How does the mustard seed relate to this? You see in this age and the situation that the world is facing right now with the COVID-19 pandemic claiming lives, killing livelihoods, putting people in debt, leaving people hungry and struggling, one small act of kindness can go a long way.
For example, for an artist commissioning their art or a person who just lost a job and trying to make ends meet through a small business, a simple click of a button to retweet or share expands their reach.
To you, it might just be one small act of kindness or even not, just something you don’t think is inconsequential enough and wouldn’t hurt to do, but little did you know that you helped them introduce their product or art to a whole new circle of people. It may not have brought money into their wallets but it has bought them a wider audience. And that is more than enough.
And when one decides to help out another and inspires others to do the same, it first creates a ripple then grows into waves.
A good old dollar, probably an excess of what you have or a part of all that is you have, may be small (it may not even buy anything decent these days) but for someone who needs help, a dollar can go a long way. And when people come together and put a dollar each, it can buy a hot meal for a hungry family or help extend the life of someone else battling a sickness.
It all adds up.
On a much higher level like the society, how can you practice this small faith creating waves and moving mountains?
In the US, racism is a very heated matter and one of the continuing forms of oppression against the Black People.
Recently, the video of George Floyd saying “I can’t breathe” while a Minneapolis police officer, Derek Chauvin, had been seen arresting him and pinning him down on his neck had surfaced and gone viral. It was George Floyd’s last video. He died right there and then.
He couldn’t breathe.
This video has sparked the Black Lives Matter movement to rise again and be louder than ever, returning into the national headlines and gaining further international attention. Through the years, people of color have been enduring racism and this movement which started in 2013 is a call for the stop of police brutality and all racially motivated acts of violence against the Black people. The call was loud but it wasn’t heard and for years this was what happened.

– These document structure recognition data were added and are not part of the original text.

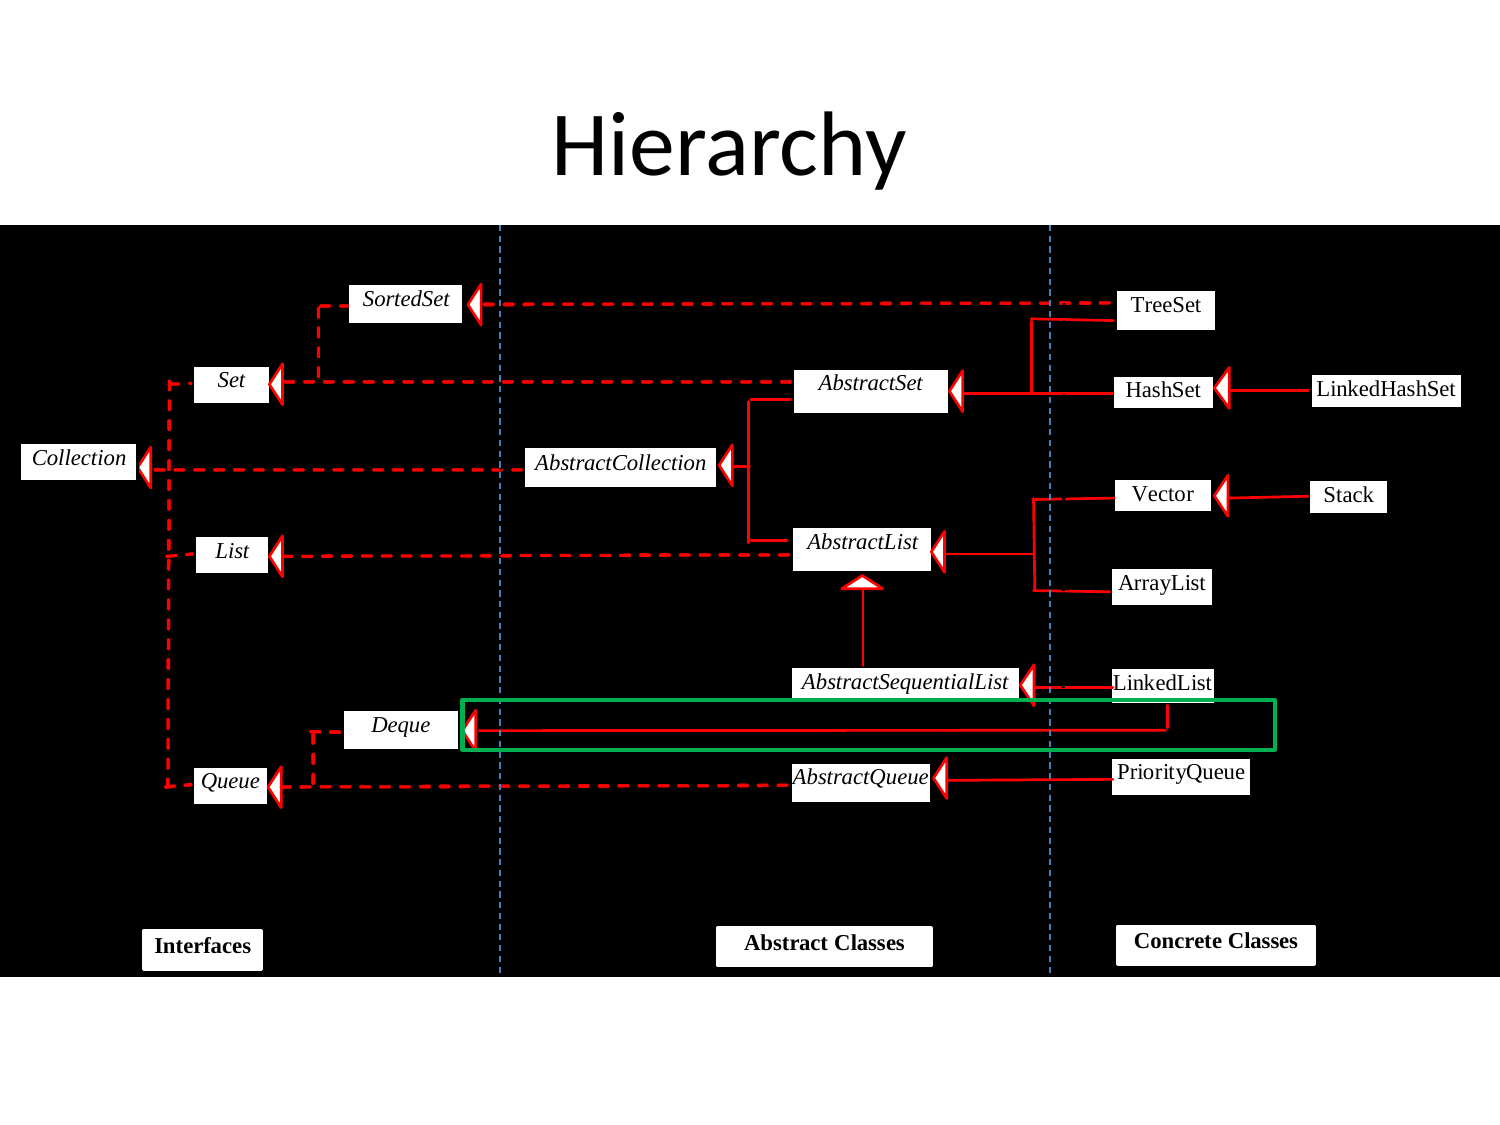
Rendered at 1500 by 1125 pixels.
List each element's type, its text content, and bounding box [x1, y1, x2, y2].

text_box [1051, 224, 1500, 978]
title Hierarchy [75, 45, 1425, 223]
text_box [501, 224, 1049, 978]
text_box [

Why? Because the people rallying over the cause were people of color. But it grew increasingly popular in 2019 until today and an estimated 26 million people, across all racial and ethnic groups, have gathered to support the movement in 2020. It has been recorded as the largest movement in US History
And in one of the many viral videos of the movement protests, it was seen how one White stood up for a Black — a person of privilege protecting a man that should be his equal but instead was oppressed — created a wave. One by one, a White came out front as a shield for a Black protester.
One stood up and the rest followed. It all adds up.
This act did not just inspire one moment. It inspired many more and this had been seen happening all over the movement. It was breathtaking to witness.
Faith is an important part of our lives. It is not limited to a faith that we give the Church or the God we worship. It should also be given to ourselves (the ones we always forget, don’t we?) extended to our community and to a bigger cause in our society. We must plant that small seed of faith in our hearts. Sow it like how you would nurture a plant — prepare a good soil for it, a soil that allows growth, water it everyday, make sure it gets sunlight. Harvest that faith and put it into action.
To you who are all doing this, do not stop right now. Keep on growing. Be the person who inspires to do the same, to help out in one small way, to be the arms that embrace those people who need help. Keep on planting that seed of faith. Encourage another person to take that first difficult step. Create waves and move mountains.